- Consigna -
Prosigue el relato sobre la investigación policial a partir de su última oración.

Casi inmediatamente después de haber recibido la nota, la policía se puso en contacto con la oficina central de Google en los Estados Unidos para establecer si alguien había accedido a la cuenta de Gmail. El gigante de internet escaneó los registros de su base de datos e informó a los detectives que la cuenta dirkstruan1840@gmail.com había sido creada el 30 de mayo desde un servidor de internet conectado al Aeropuerto O’Hare de Chicago. 

Aquella misma noche, los datos de Google revelaron que alguien había entrado en la cuenta de correo electrónico tres veces esa tarde: dos desde una computadora de una biblioteca al norte de Sidney y una tercera vez desde una tienda de video cercana.

Como Google informó a los detectives de los momentos precisos en que se había utilizado la cuenta, la policía pudo ver la grabación de seguridad del estacionamiento de la biblioteca y señalar con exactitud la llegada de un posible sospechoso y el automóvil que manejaba, un Range Rover dorado metalizado. Aunque la matrícula era ilegible, los detectives consiguieron una imagen del hombre que había bajado de ese coche y entrado en la biblioteca. 

Maddie le había dicho a la policía que el atacante no era joven. Había notado que tenía vello grisáceo en el pecho cuando se acercó a colocarle el collarín. A través de los agujeros del pasamontañas, había visto algunas arrugas. Se aventuró a decir que tendría entre 55 y 60 años. El hombre que aparecía en el video correspondía con esta descripción y además vestía camisa y pantalón similares a los que recordaba Maddie.

- Material proporcionado -

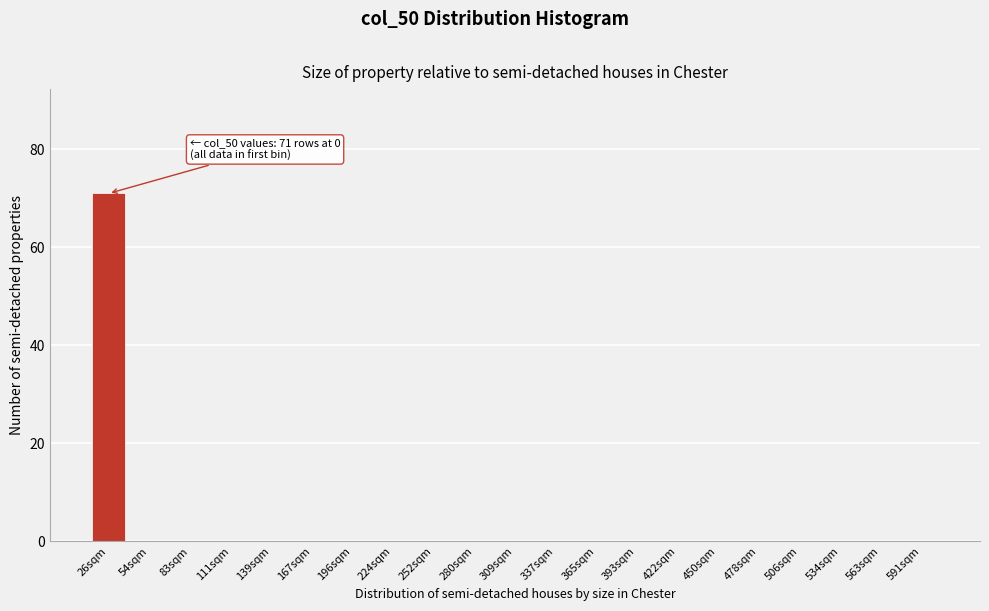

Reading left to right, what are all the values shown in this chart?

26sqm=71	54sqm=0	83sqm=0	111sqm=0	139sqm=0	167sqm=0	196sqm=0	224sqm=0	252sqm=0	280sqm=0	309sqm=0	337sqm=0	365sqm=0	393sqm=0	422sqm=0	450sqm=0	478sqm=0	506sqm=0	534sqm=0	563sqm=0	591sqm=0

- Respuesta -
Luego, a partir de los datos de registros automovilísticos, examinaron sistemáticamente los detalles de cada posible Range Rover con fotos de las licencias de conducir de sus propietarios. A las 48 horas de haber conseguido el informe llegaron a un nombre: Paul Douglas Peters. 

Con ese dato, los detectives pudieron seguir una pista sobre movimientos de dinero que aportó más conexiones al caso que investigaban. Los registros bancarios de Peters mostraban que había hecho compras en una tienda de ropa y deporte semanas antes del ataque a Maddie. Los datos del centro de compras indicaban que había comprado un bate de béisbol y un pasamontañas con los colores del arco iris. 

La policía también descubrió que Peters tenía títulos académicos en economía y derecho; era empresario, padre de tres hijos y se proclamaba a sí mismo escritor. Había planificado la elaborada extorsión paso a paso, como al escribir una novela.

Tenían elementos suficientes para detener a Peters e interrogarlo, excepto por un detalle: ya había abandonado el país. Los registros de seguridad y migraciones mostraron al australiano de 52 años en el Aeropuerto de Sidney rumbo a Los Angeles el 8 de agosto. En los datos de los vuelos podía verse que Peters había tomado luego una conexión a Chicago antes de volar a Louisville, Kentucky. 

Doce días después del ataque a Maddie, el 15 de agosto, un equipo del FBI irrumpió en la casa de la ex mujer de Peters en Kentucky, donde encontraron al hombre que buscaban. Allí, sobre una mesa, había una novela de James Clavell, Tai-Pan. 

El sargento Andrew Marks voló desde Australia a Louisville para interrogar a Peters. En una sala, ya en el cuartel central del FBI, desenmascaró al sospechoso.

Marks: ¿Hay algo que quiera decir acerca de la extorsión, el secuestro y la bomba colocada en el cuello de la joven Madeleine Pulver ocurrido el 3 de agosto?

Peters: No.

Marks: ¿Es responsable de lo sucedido?

Peters: No.

Marks: ¿Sabe algo acerca de una dirección de correo electrónico con este nombre, Dirk Struan?

Peters: Sí.

Marks: ¿Qué puede decirme acerca de eso?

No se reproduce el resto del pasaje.